An 11-year-old Muslim schoolboy who told his class that he wanted to give charity to the needy was referred to controversial anti-terrorism programme Prevent after his teacher misheard the word ‘alms’ for ‘arms’.
A legal challenge lodged by the parents against the school states that his teacher had asked the class what they would do if they inherited a large sum of money.
The primary schoolboy, whose family have described him as ‘intelligent’ and ‘widely read’ and deeply interested in medieval history and the study of warfare, had responded that he would ‘give alms to the oppressed’.
It is understood that the teacher panicked when they misheard the word ‘alms’ and thought he had said ‘arms’, and referred the child to Prevent without obtaining consent before sharing his data to the anti-terror unit.
However, police shut the case down after determining there was no substance to it, no sign of radicalisation or extremism, or any threat to national security.
The parents are now taking legal action against the school and are demanding a written apology, damages and the expunging of the Prevent referral from the boy’s record ahead of him attending grammar school.
An 11-year-old schoolboy who told his class that he wanted to give charity to the needy was referred to anti-terrorism programme Prevent after his teacher reportedly misheard the word ‘alms’ for ‘arms’ (file image)
The parents also allege that the teacher who referred their son to Prevent breached the Equality Act 2010, claiming they applied stereotype about his racial and religious background.
The solicitor representing the boy’s parents said the case demonstrates how ‘dangerous’ the Prevent programme can be and called for the unit to be scrapped.
Attiq Malik, director of Liberty Law Solicitors, told MailOnline: ‘Yet again we see another example of a ‘fail’ by the Government’s Prevent Programme on vulnerable impressionable children, highlighting why the Programme is potentially harmful and needs to be scrapped as it simply does not work.
‘In the current economic climate, teachers are barely equipped properly to carry out their teaching duties, let alone the additional policing duties imposed on them by Prevent.
‘Criminal legislation and safeguarding policies have always existed to protect the public and the vulnerable members of our society.
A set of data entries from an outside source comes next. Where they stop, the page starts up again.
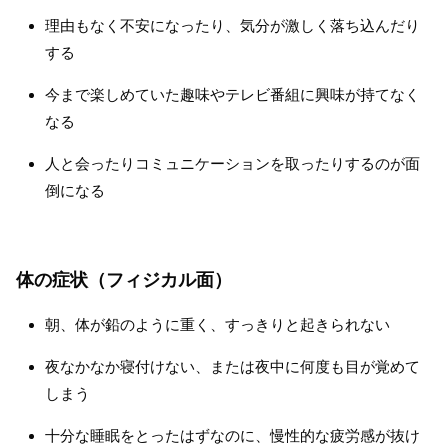
理由もなく不安になったり、気分が激しく落ち込んだり
する
今まで楽しめていた趣味やテレビ番組に興味が持てなく
なる
人と会ったりコミュニケーションを取ったりするのが面
倒になる
体の症状（フィジカル面）
朝、体が鉛のように重く、すっきりと起きられない
夜なかなか寝付けない、または夜中に何度も目が覚めて
しまう
十分な睡眠をとったはずなのに、慢性的な疲労感が抜け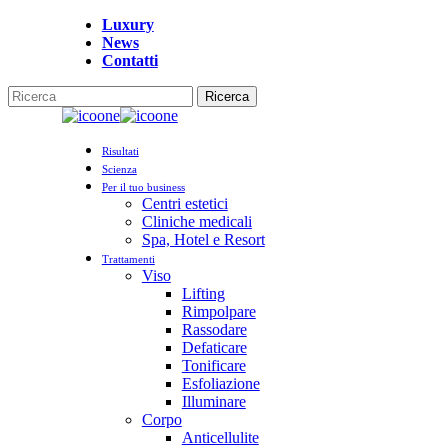
Vai
Luxury
al
News
contenuto
Contatti
principale
Ricerca
Chiudi
la
Menu
ricerca
Risultati
Scienza
Per il tuo business
Centri estetici
Cliniche medicali
Spa, Hotel e Resort
Trattamenti
Viso
Lifting
Rimpolpare
Rassodare
Defaticare
Tonificare
Esfoliazione
Illuminare
Corpo
Anticellulite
There is no need for a policy that is nothing less than the equivalent of using a sledgehammer to crack a nut and thus unnecessary.’
Mr Malik insists that the Prevent referral could still cause issues for the family, telling the Guardian: ‘Every time a Prevent referral is made, it generates a record with the Home Office and various other intelligence agencies.
‘And it’s very unfair that a child, who has done nothing wrong, is suddenly having data created about him which may not ever be deleted.’
The parents are now taking legal action against the school and are demanding a written apology, damages and the expunging of the Prevent referral from the boy’s record ahead of him attending grammar school (file image)
The boy’s father reportedly said it was ‘especially distressing’ that the school had not discussed the Prevent referral with the family before making it.
He said the referral is having ‘a massive impact on us as a family’ and said his wife ‘hasn’t slept properly since this happened’. He also called for justice and for pupils to be treated ‘equally and with integrity’.
In response to a question on the referral form about whether consent was obtained before sharing the boy’s personal data, the teacher who referred him reportedly wrote: ‘Work in school – have not contacted parents.’
Government guidance on Prevent states that consent from the person involved should be obtained wherever possible before sharing information about them.
It adds that the necessity and proportionality of a referral should be assessed taking into account the risk to the individual and to other members of the public.
The school called the child ‘highly intelligent’. The Prevent referral reportedly says his comments are ‘non-typical’ for a boy his age due to his interest in medieval history, war, siege engines and soldiers.
The headteacher of the boy’s primary school told the Guardian: ‘It would not be appropriate for me to comment publicly on individual children, but as a school, we do everything we can to keep all our pupils safe and well.
‘We have a moral and legal responsibility to seek specialist advice from many different professionals as required.’